File a radar about the change of behavior 107621524

rdar://107169715

Diff Detail

Event Timeline

thetruestblue created this revision.Apr 6 2023, 10:57 AM
Herald added a project: Restricted Project. · View Herald TranscriptApr 6 2023, 10:57 AM
Herald added a subscriber: Enna1. · View Herald Transcript
thetruestblue requested review of this revision.Apr 6 2023, 10:57 AM
Herald added a project: Restricted Project. · View Herald TranscriptApr 6 2023, 10:57 AM
Herald added a subscriber: Restricted Project. · View Herald Transcript
yln accepted this revision.EditedApr 6 2023, 1:58 PM

Thanks Blue!

This all makes sense to me; great description in the commit message :)

2 quick questions:

However, in new simulators there is an early call that atos does not return any symbol information for

  1. Do we know why this is / what changed?
  1. Previously we completely stopped trying to symbolicate after the first failure. Now we will always try for new requests. Can you think of any scenarios where this might be a problem, i.e., some interaction with a retry where we would now spend much more time, or maybe even hang on report generation?
This revision is now accepted and ready to land.Apr 6 2023, 1:58 PM

However, in new simulators there is an early call that atos does not return any symbol information for

  1. Do we know why this is / what changed?
  1. Previously we completely stopped trying to symbolicate after the first failure. Now we will always try for new requests. Can you think of any scenarios where this might be a problem, i.e., some interaction with a retry where we would now spend much more time, or maybe even hang on report generation?
  1. Not yet. I have filed a radar about the issue tho. My suspicion is maybe sandbox changes? It is not Sanitizer-related. Meaning: atos still fails to find symbol information for the address for a process than does not have address sanitizer enabled. Only the single symbol seems to be affected.
  1. I'd love to extend this question to others. This is what I understand: I think there could be a case where atos could hang. But in that case I think we would get a warning about not being able to read from symbolizer, and it would not hit this particular code path. Meaning that case is covered elsewhere. This depends on actually getting a response from atos. In all other cases now, tho, we never set process pointer to null. So even if we *try* to read from atos but can't for some reason, currently we just return false for the symbolication for that frame, but will continue to try symbolizing other frames. Even in the worse case where normally we would stop trying to symbolicate the time "cost" should still be the same as if the symbolizing had *behaved correctly*.
thetruestblue edited the summary of this revision. (Show Details)Apr 6 2023, 2:24 PM
yln added a comment.Apr 6 2023, 2:35 PM

[...] This depends on actually getting a response from atos. [...] Even in the worse case where normally we would stop trying to symbolicate the time "cost" should still be the same as if the symbolizing had *behaved correctly*.

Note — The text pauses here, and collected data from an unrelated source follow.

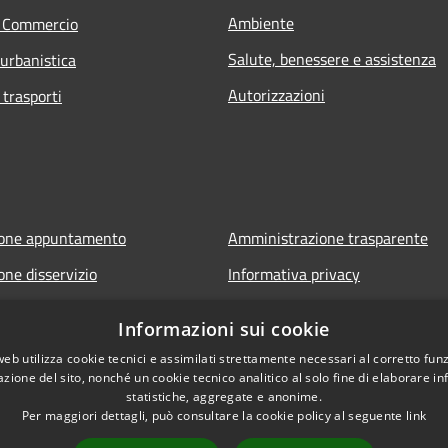
Ambiente
e Commercio
Salute, benessere e assistenza
 urbanistica
Autorizzazioni
 trasporti
ione appuntamento
Amministrazione trasparente
one disservizio
Informativa privacy
FAQ
Note legali
Informazioni sui cookie
 assistenza
Dichiarazione di accessibilità
web utilizza cookie tecnici e assimilati strettamente necessari al corretto fu
azione del sito, nonché un cookie tecnico analitico al solo fine di elaborare i
statistiche, aggregate e anonime.
Per maggiori dettagli, può consultare la cookie policy al seguente
link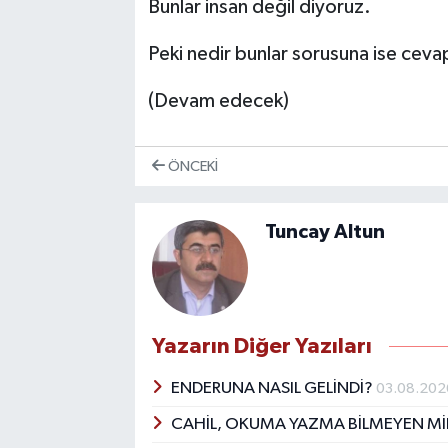
Bunlar insan değil diyoruz.
Peki nedir bunlar sorusuna ise ceva
(Devam edecek)
ÖNCEKI
Tuncay Altun
Yazarın Diğer Yazıları
ENDERUNA NASIL GELİNDİ?
03.08.202
CAHİL, OKUMA YAZMA BİLMEYEN Mİ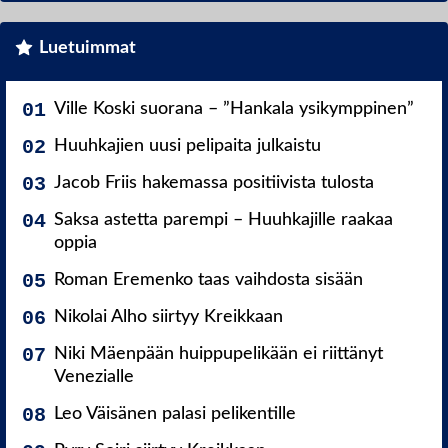
Luetuimmat
Ville Koski suorana – ”Hankala ysikymppinen”
Huuhkajien uusi pelipaita julkaistu
Jacob Friis hakemassa positiivista tulosta
Saksa astetta parempi – Huuhkajille raakaa
oppia
Roman Eremenko taas vaihdosta sisään
Nikolai Alho siirtyy Kreikkaan
Niki Mäenpään huippupelikään ei riittänyt
Venezialle
Leo Väisänen palasi pelikentille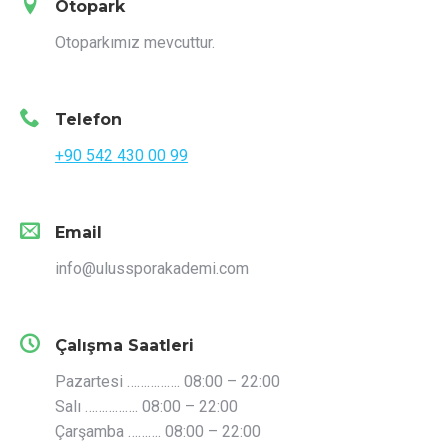
Otopark
Otoparkımız mevcuttur.
Telefon
+90 542 430 00 99
Email
info@ulussporakademi.com
Çalışma Saatleri
Pazartesi ……………. 08:00 – 22:00
Salı ……………. 08:00 – 22:00
Çarşamba ………. 08:00 – 22:00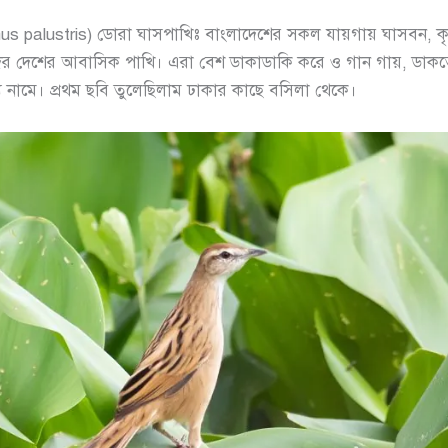
hus palustris) ডোরা ঘাসপাখিঃ বাংলাদেশের সকল যায়গায় ঘাসবন, 
র দেশের আবাসিক পাখি। এরা বেশ ডাকাডাকি করে ও গান গায়, ডাকত
নামে। প্রথম ছবি তুলেছিলাম ঢাকার কাছে বসিলা থেকে।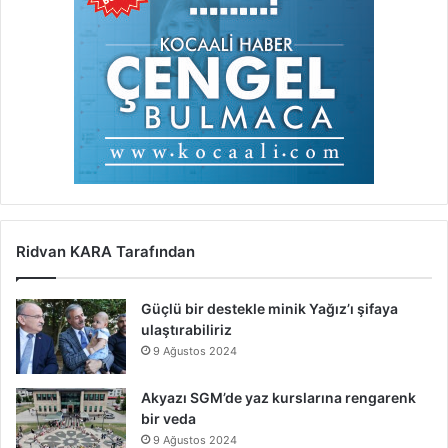
Ridvan KARA Tarafından
Güçlü bir destekle minik Yağız’ı şifaya
ulaştırabiliriz
9 Ağustos 2024
Akyazı SGM’de yaz kurslarına rengarenk
bir veda
9 Ağustos 2024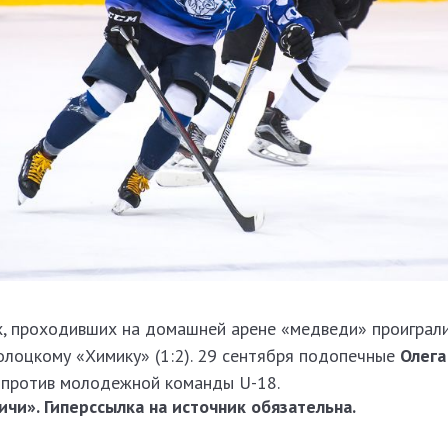
, проходивших на домашней арене «медведи» проиграл
олоцкому «Химику» (1:2). 29 сентября подопечные
Олега
 против молодежной команды U-18.
чи». Гиперссылка на источник обязательна.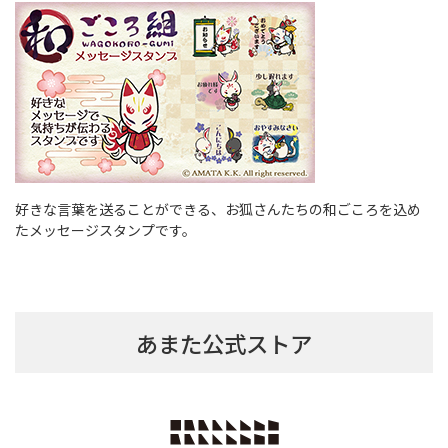
好きな言葉を送ることができる、お狐さんたちの和ごころを込め
たメッセージスタンプです。
あまた公式ストア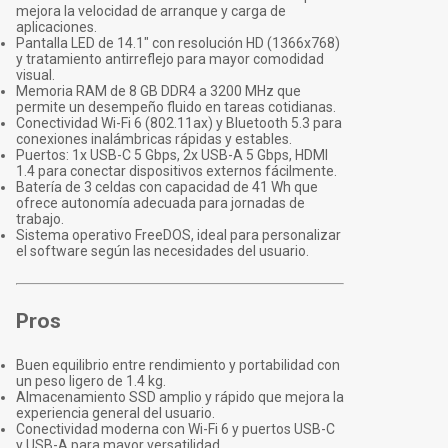
mejora la velocidad de arranque y carga de
aplicaciones.
Pantalla LED de 14.1" con resolución HD (1366x768)
y tratamiento antirreflejo para mayor comodidad
visual.
Memoria RAM de 8 GB DDR4 a 3200 MHz que
permite un desempeño fluido en tareas cotidianas.
Conectividad Wi-Fi 6 (802.11ax) y Bluetooth 5.3 para
conexiones inalámbricas rápidas y estables.
Puertos: 1x USB-C 5 Gbps, 2x USB-A 5 Gbps, HDMI
1.4 para conectar dispositivos externos fácilmente.
Batería de 3 celdas con capacidad de 41 Wh que
ofrece autonomía adecuada para jornadas de
trabajo.
Sistema operativo FreeDOS, ideal para personalizar
el software según las necesidades del usuario.
Pros
Buen equilibrio entre rendimiento y portabilidad con
un peso ligero de 1.4 kg.
Almacenamiento SSD amplio y rápido que mejora la
experiencia general del usuario.
Conectividad moderna con Wi-Fi 6 y puertos USB-C
y USB-A para mayor versatilidad.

Makes sense, thanks for explaining!

One small nit that I just thought of:
If it's easy to do, then let's move the test under sanitizer_common/TestCases/Darwin, since sanitizer_common is where the code change is as well.

thetruestblue added a comment.EditedApr 6 2023, 5:53 PM

One small nit that I just thought of:
If it's easy to do, then let's move the test under sanitizer_common/TestCases/Darwin, since sanitizer_common is where the code change is as well.

It is simple. The reason I put it here is because sanitizer common tests are only tested on macOS. Whereas asan is tested on iOS and iOS Simulator which is where we saw the issue. But I agree, sanitizer common makes more sense based on where this code lives.

@thetruestblue It looks like the new test in this change fails https://green.lab.llvm.org/green/job/clang-stage1-RA/33833/

I think ubsan doesnt try to symbolicate the invalid address. I will get a fix up today.